▸ Activity
Transcribe all of the records word for word, but omit the pictures.

Available records: Begin

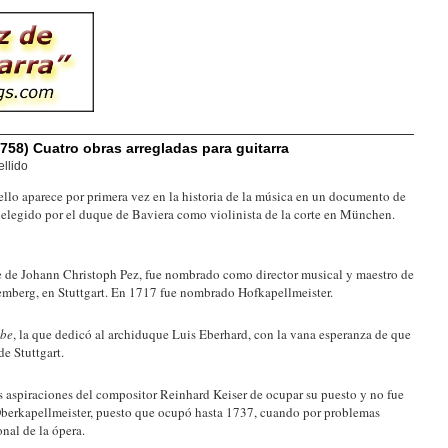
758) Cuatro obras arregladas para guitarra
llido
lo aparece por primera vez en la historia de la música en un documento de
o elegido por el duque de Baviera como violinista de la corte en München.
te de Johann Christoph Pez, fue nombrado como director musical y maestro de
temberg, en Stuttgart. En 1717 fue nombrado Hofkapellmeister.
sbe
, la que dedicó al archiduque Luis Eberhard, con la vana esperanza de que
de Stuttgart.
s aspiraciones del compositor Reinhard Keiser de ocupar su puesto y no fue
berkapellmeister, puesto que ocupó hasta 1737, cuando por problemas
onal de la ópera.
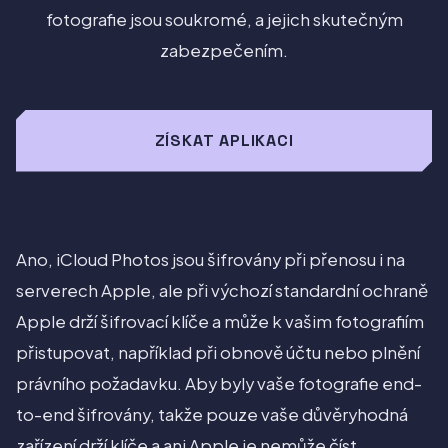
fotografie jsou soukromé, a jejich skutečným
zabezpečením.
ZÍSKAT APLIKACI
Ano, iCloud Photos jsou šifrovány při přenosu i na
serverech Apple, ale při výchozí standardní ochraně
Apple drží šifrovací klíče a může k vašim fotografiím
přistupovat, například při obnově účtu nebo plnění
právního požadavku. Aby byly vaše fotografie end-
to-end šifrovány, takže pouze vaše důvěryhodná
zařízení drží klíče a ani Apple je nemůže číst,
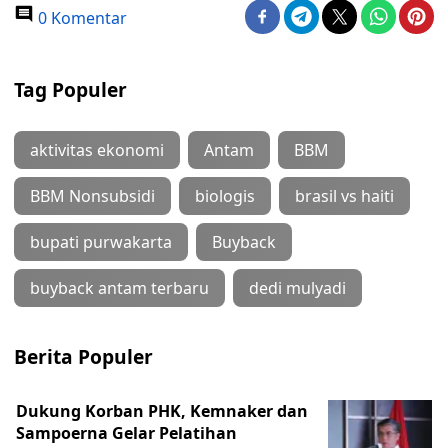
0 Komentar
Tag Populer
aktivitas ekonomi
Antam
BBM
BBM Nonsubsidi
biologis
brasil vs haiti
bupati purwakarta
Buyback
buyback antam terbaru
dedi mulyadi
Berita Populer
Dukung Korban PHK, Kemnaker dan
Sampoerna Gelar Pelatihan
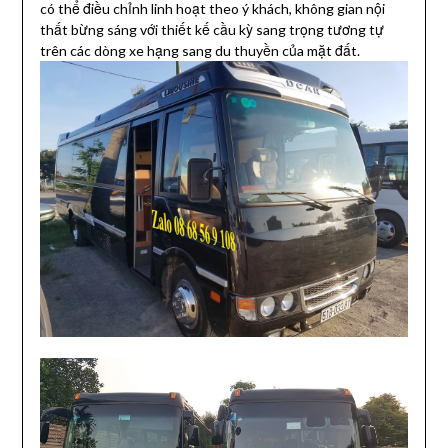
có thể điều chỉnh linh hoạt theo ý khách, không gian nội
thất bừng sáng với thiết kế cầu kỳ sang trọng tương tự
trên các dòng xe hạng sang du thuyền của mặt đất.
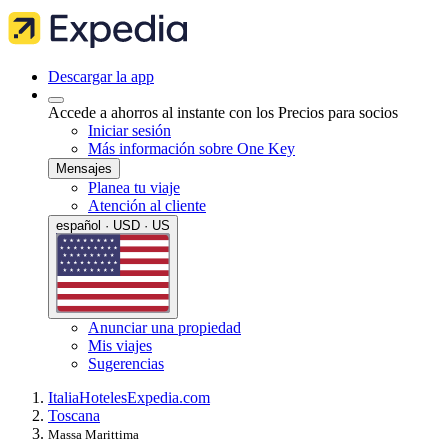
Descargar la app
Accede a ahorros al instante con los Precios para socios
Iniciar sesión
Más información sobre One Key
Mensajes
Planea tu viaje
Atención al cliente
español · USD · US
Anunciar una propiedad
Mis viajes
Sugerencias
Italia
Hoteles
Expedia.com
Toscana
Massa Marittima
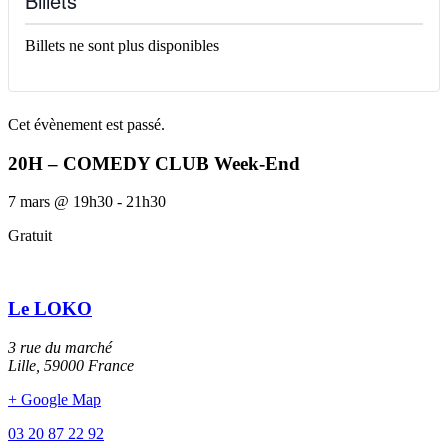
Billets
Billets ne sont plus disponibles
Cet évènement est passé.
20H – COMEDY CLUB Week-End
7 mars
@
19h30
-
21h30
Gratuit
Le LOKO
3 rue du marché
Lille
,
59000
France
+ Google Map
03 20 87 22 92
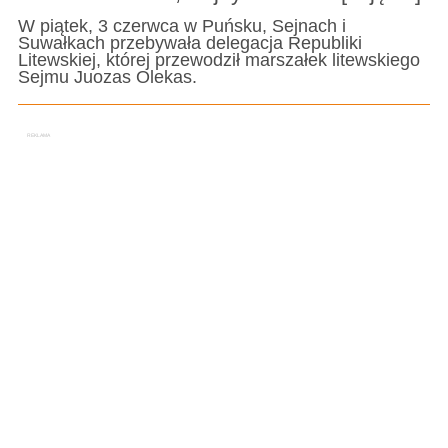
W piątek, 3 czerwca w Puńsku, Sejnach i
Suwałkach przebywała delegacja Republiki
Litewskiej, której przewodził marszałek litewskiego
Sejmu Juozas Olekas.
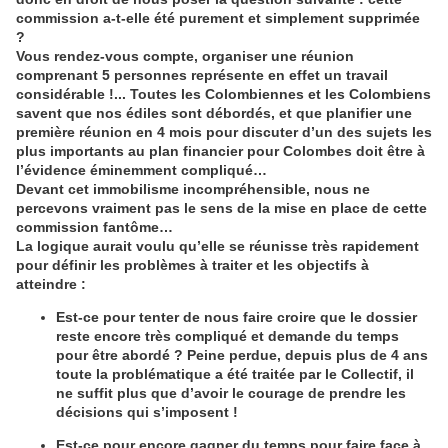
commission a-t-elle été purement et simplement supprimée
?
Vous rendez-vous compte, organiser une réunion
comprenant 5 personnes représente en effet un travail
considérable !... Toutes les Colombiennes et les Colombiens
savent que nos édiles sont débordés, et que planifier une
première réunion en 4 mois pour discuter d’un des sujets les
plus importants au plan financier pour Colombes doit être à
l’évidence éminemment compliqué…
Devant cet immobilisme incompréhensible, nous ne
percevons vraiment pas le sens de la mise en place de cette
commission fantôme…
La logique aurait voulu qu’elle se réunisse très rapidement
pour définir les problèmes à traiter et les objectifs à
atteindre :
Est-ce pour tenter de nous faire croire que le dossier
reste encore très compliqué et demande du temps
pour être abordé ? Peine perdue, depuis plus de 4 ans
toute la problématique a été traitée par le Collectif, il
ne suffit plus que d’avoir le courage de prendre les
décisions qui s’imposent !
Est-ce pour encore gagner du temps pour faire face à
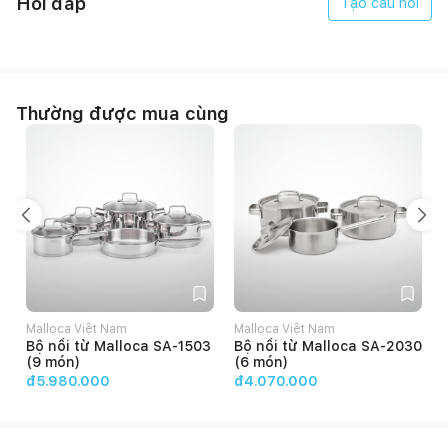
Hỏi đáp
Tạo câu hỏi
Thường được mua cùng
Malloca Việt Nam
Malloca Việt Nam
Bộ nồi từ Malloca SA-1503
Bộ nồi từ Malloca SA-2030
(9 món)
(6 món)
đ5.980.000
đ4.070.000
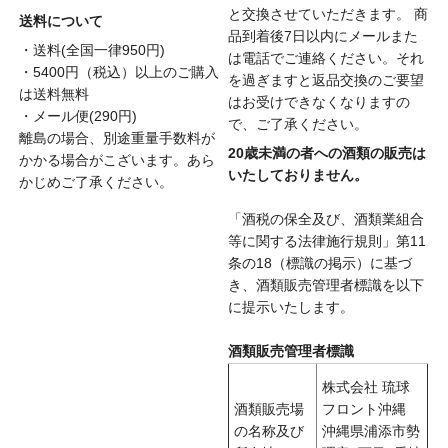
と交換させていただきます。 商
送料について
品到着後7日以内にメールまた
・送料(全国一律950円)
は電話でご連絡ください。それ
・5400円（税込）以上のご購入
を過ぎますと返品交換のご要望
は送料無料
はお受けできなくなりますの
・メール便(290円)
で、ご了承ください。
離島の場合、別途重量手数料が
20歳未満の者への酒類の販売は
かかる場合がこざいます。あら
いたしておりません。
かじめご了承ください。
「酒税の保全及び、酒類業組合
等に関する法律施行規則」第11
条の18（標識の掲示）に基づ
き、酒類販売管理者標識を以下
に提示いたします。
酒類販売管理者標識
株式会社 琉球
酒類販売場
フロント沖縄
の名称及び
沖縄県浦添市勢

Available records: End

▸ Reply to the task
758) Cuatro obras arregladas para guitarra
llido
lo aparece por primera vez en la historia de la música en un documento de
o elegido por el duque de Baviera como violinista de la corte en München.
te de Johann Christoph Pez, fue nombrado como director musical y maestro de
temberg, en Stuttgart. En 1717 fue nombrado Hofkapellmeister.
sbe
, la que dedicó al archiduque Luis Eberhard, con la vana esperanza de que
de Stuttgart.
s aspiraciones del compositor Reinhard Keiser de ocupar su puesto y no fue
berkapellmeister, puesto que ocupó hasta 1737, cuando por problemas
onal de la ópera.
fotografie jsou soukromé, a jejich skutečným
zabezpečením.
ZÍSKAT APLIKACI
Ano, iCloud Photos jsou šifrovány při přenosu i na
serverech Apple, ale při výchozí standardní ochraně
Apple drží šifrovací klíče a může k vašim fotografiím
přistupovat, například při obnově účtu nebo plnění
právního požadavku. Aby byly vaše fotografie end-
to-end šifrovány, takže pouze vaše důvěryhodná
zařízení drží klíče a ani Apple je nemůže číst,
0 Komentar
Tag Populer
aktivitas ekonomi
Antam
BBM
BBM Nonsubsidi
biologis
brasil vs haiti
bupati purwakarta
Buyback
buyback antam terbaru
dedi mulyadi
Berita Populer
Dukung Korban PHK, Kemnaker dan
Sampoerna Gelar Pelatihan
có thể điều chỉnh linh hoạt theo ý khách, không gian nội
thất bừng sáng với thiết kế cầu kỳ sang trọng tương tự
trên các dòng xe hạng sang du thuyền của mặt đất.
Descargar la app
Accede a ahorros al instante con los Precios para socios
Iniciar sesión
Más información sobre One Key
Mensajes
Planea tu viaje
Atención al cliente
español · USD · US
Anunciar una propiedad
Mis viajes
Sugerencias
Italia
Hoteles
Expedia.com
Toscana
Massa Marittima
Billets
Billets ne sont plus disponibles
Cet évènement est passé.
20H – COMEDY CLUB Week-End
7 mars
@
19h30
-
21h30
Gratuit
Le LOKO
3 rue du marché
Lille
,
59000
France
+ Google Map
03 20 87 22 92
W piątek, 3 czerwca w Puńsku, Sejnach i
Suwałkach przebywała delegacja Republiki
Litewskiej, której przewodził marszałek litewskiego
Sejmu Juozas Olekas.
commission a-t-elle été purement et simplement supprimée
?
Vous rendez-vous compte, organiser une réunion
comprenant 5 personnes représente en effet un travail
considérable !... Toutes les Colombiennes et les Colombiens
savent que nos édiles sont débordés, et que planifier une
première réunion en 4 mois pour discuter d’un des sujets les
plus importants au plan financier pour Colombes doit être à
l’évidence éminemment compliqué…
Devant cet immobilisme incompréhensible, nous ne
percevons vraiment pas le sens de la mise en place de cette
commission fantôme…
La logique aurait voulu qu’elle se réunisse très rapidement
pour définir les problèmes à traiter et les objectifs à
atteindre :
Est-ce pour tenter de nous faire croire que le dossier
reste encore très compliqué et demande du temps
pour être abordé ? Peine perdue, depuis plus de 4 ans
toute la problématique a été traitée par le Collectif, il
ne suffit plus que d’avoir le courage de prendre les
décisions qui s’imposent !
Est-ce pour encore gagner du temps pour faire face à
Hỏi đáp
Tạo câu hỏi
Thường được mua cùng
Malloca Việt Nam
Malloca Việt Nam
Bộ nồi từ Malloca SA-1503
Bộ nồi từ Malloca SA-2030
(9 món)
(6 món)
đ5.980.000
đ4.070.000
と交換させていただきます。 商
送料について
品到着後7日以内にメールまた
・送料(全国一律950円)
は電話でご連絡ください。それ
・5400円（税込）以上のご購入
を過ぎますと返品交換のご要望
は送料無料
はお受けできなくなりますの
・メール便(290円)
で、ご了承ください。
離島の場合、別途重量手数料が
20歳未満の者への酒類の販売は
かかる場合がこざいます。あら
いたしておりません。
かじめご了承ください。
「酒税の保全及び、酒類業組合
等に関する法律施行規則」第11
条の18（標識の掲示）に基づ
き、酒類販売管理者標識を以下
に提示いたします。
酒類販売管理者標識
株式会社 琉球
酒類販売場
フロント沖縄
の名称及び
沖縄県浦添市勢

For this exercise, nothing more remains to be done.